Mention should be made of the improvement in school administration thru the influence of the school survey. Tho the results in the cities where surveys have been made have not always been all that could be desired, they have on the whole been helpful to school administrators. They have at least shown a method of attacking educational problems, and they have aroused greater interest in school administration, especially in the approach from the fact side. As a result of the surveys more superintendents are surveying their own schools, which is evidenst by the better type of school report. If the outside survey has accomplisht nothing more than to cause school men to study their own schools it has been worth while. Whether surveys by persons from outside the school system being surveyed will continue is a question. One thing is certain: there will be more and better selfsurveys. Superintendents surveying their own schools may call in someone as a consulting specialist to help them interpret the facts. As bureaus of research are organized surveys by outsiders will no doubt become fewer.

Among other improvements in school administration should be mentioned the introduction of courses of study to meet individual weaknesses and strengths in pupils. The aim is to give every child a fair show, to make education more democratic, to offer the child who has ability in manual and technical lines the same opportunity as the child who is book-minded, or the child who is preparing for the college classical course.



HARRISBURG, PA. The problem of Americanizing America has, in view of the war, assumed an unusual place in the thought of the general public. Up to a few years ago, in our fancied security, we did not even dream that it was a problem. We assumed that thru the process of education and environment the amalgamation of the alien into our American life would take care of itself. But our smug complacency was rudely jarred when we awoke to the fact that about one-sixth of our population was directly or indirectly subject to alien influences. In the life of some of the commonwealths the problem may be a mere incident, but in a considerable number of states the question is freighted with tremendous consequences. More particularly was our attention drawn to the facts when this alien element registered for the great Army, and later, when these men were drafted into the service, whole groups were found who could not understand English and consequently did not know how to respond to the commands of officers.
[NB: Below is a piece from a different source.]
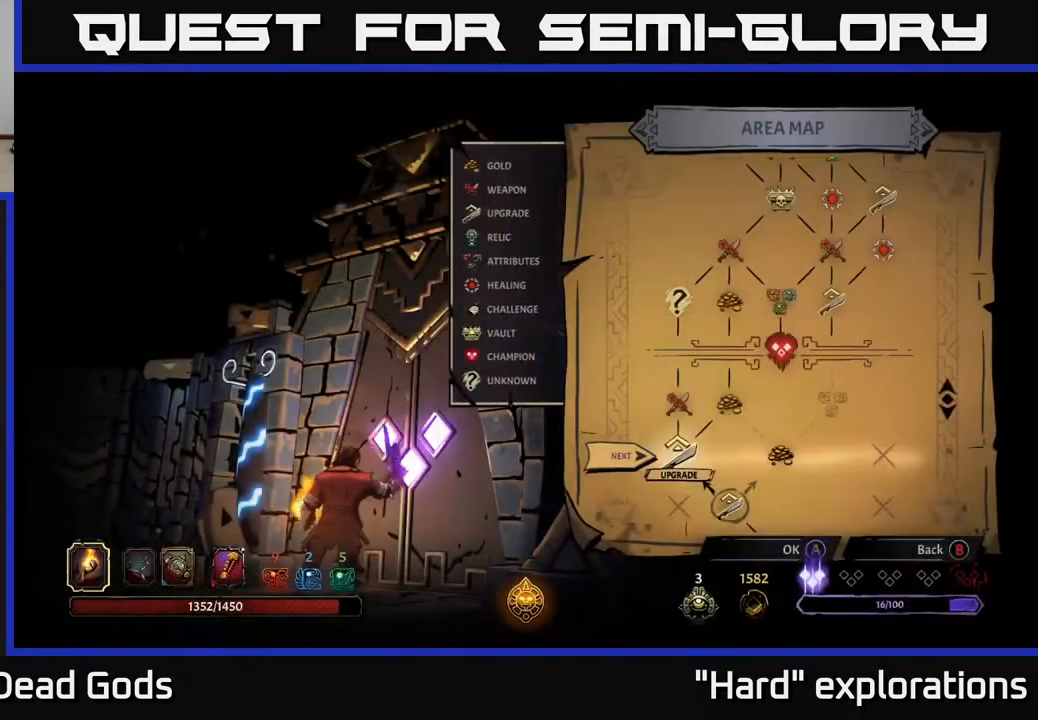
{"buttons": [], "left_stick": "center", "right_stick": "center", "events": [[117, "DPAD_RIGHT", "down"], [300, "DPAD_RIGHT", "up"]]}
Roughly speaking, there are two general aspects of the case: first, the education of the adult alien; secondly, the education of the children of the alien. So far as the children are concerned the problem will work out its own answer in the public schools. If the schools are good for the American child and are saturated with the spirit of loyalty, service, and sacrifice for the country, there is every probability that the alien child will absorb this spirit and become a patriotic citizen. Indirectly too this influence will exert itself on the alien parents in the home.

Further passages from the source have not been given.